Martin:            Yes. Certainly, I've had some interesting conversations around the place and you can see interesting conversations are being had I think across all different sectors. I'm really pleased to see there's increasing people talking about sustainability in livestock production that's all the way from agriculture to chickens and beef, et cetera. I'm particularly impressed by how far and how much industry is recognizing that as important with an aquaculture session, so I sit within my aquaculture sessions, having sat with a few other sessions and I really think we in aqua -- I don't want to blow our trumpet too much, but we're really thinking about is what we're doing sustainable.

 

                        We've got these brilliant feed conversion ratios compared to huge amounts of other -- we're down at FCRs of 0.8 whereas poultry, I don't know, but they're around 3. We're talking about ingredients, where are they coming from. We can't rely on marine protein, so there's a real environmental responsibility, I think, that is there in the aqua sessions and I really hope it's building in the other sessions too. I think there's been lots of really good open discussion around that here, which is being really encouraging, I think.

 

Tom:              Yeah. I think it's safe to say that sustainability has quickly become something of a watchword or a guide star for [0:12:04] [Indiscernible] our clients.

 

Martin:            Yeah, that's right.

 

Tom:              What's beyond this research? Are there uses for this technology in other species, do you think?

 

Martin:            Yeah.

 

Raminta:        Definitely. It's just time to validate and to see what is happening inside of a SalmoSim or other species that are representative of what happens in real fish, so just time and money, yeah, but it's definitely, definitely possible.

 

Martin:            Yeah.
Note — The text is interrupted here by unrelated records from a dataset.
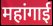
महांगाई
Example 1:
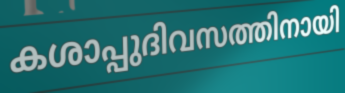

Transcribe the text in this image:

കശാപ്പുദിവസത്തിനായി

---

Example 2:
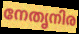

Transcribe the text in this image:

നേതൃനിര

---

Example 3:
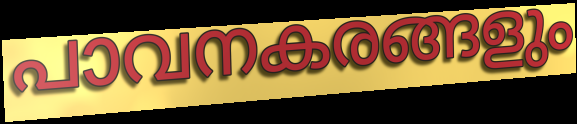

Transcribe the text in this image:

പാവനകരങ്ങളും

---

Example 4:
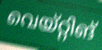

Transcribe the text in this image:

വെയ്റ്റിങ്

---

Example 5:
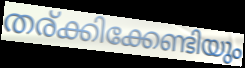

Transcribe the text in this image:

തര്ക്കിക്കേണ്ടിയും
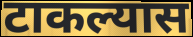
टाकल्यास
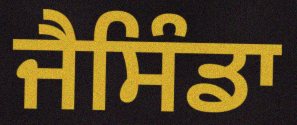
ਜੈਸਿੰਡਾ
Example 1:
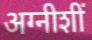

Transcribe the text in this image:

अग्नीशीं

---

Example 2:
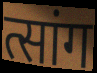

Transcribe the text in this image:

त्सांग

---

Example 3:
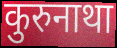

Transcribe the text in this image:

कुरुनाथा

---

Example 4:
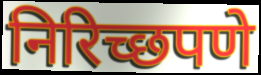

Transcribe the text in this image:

निरिच्छपणे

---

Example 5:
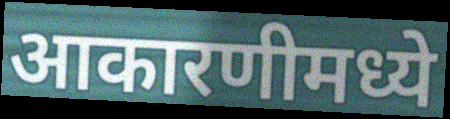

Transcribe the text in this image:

आकारणीमध्ये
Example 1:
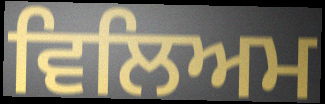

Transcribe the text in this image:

ਵਿਲਿਅਮ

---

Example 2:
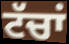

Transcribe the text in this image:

ਟੱਚਾਂ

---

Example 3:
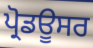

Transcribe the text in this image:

ਪ੍ਰੋਡਊਸਰ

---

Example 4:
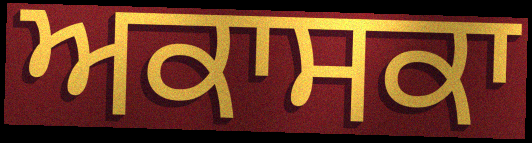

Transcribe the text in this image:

ਅਕਾਸਕਾ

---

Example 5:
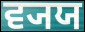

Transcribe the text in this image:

ਵ੍ਯਯ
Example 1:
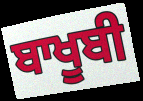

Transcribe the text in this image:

ਬਾਖੂਬੀ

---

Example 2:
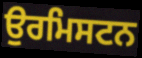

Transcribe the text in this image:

ਉਰਮਿਸਟਨ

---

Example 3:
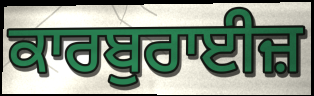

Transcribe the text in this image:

ਕਾਰਬੁਰਾਈਜ਼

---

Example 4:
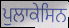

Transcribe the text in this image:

ਪੁਲਾਕੇਸਿਨ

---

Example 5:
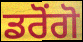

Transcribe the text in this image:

ਡਰੋਂਗੋ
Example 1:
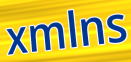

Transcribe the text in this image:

xmlns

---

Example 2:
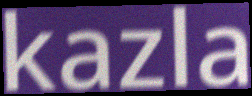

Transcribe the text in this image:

kazla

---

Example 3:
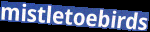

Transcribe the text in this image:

mistletoebirds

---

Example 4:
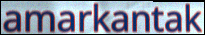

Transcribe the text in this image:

amarkantak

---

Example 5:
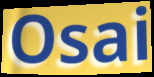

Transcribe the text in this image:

Osai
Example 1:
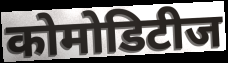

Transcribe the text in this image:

कोमोडिटीज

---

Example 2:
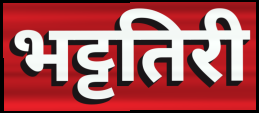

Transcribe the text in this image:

भट्टतिरी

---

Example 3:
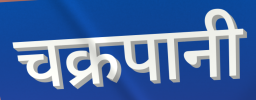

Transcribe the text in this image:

चक्रपानी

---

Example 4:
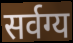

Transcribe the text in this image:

सर्वग्य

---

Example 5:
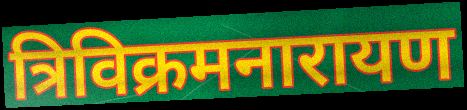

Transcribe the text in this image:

त्रिविक्रमनारायण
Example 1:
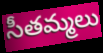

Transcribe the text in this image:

సీతమ్మలు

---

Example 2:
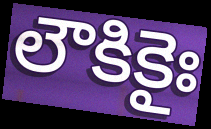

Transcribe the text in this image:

లౌకికైః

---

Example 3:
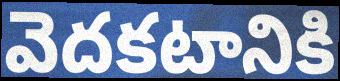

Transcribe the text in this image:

వెదకటానికి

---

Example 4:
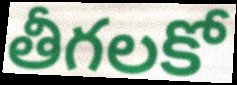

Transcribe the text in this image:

తీగలకో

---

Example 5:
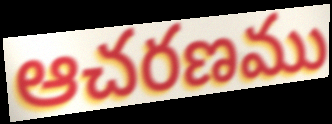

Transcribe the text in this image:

ఆచరణము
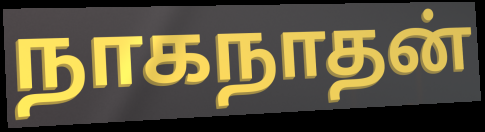
நாகநாதன்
We've taken about two years to get this far with Atlantic salmon, but we've learned an awful lot along the way, so I do think it is transferable, but like Ruminta says --

 

Raminta:        It just takes time.

 

Martin:            It takes time, yeah.

 

Raminta:        And some resources, yeah.

 

Martin:            Yeah. You could apply it to tilapia. You could apply it to trout, just a bit of time, a bit of resource, and demand really.

 

Tom:              Dr. Martin Llewellyn, a research scientist at the University of Glasgow in Scotland and PhD candidate Raminta Kazlauskaite.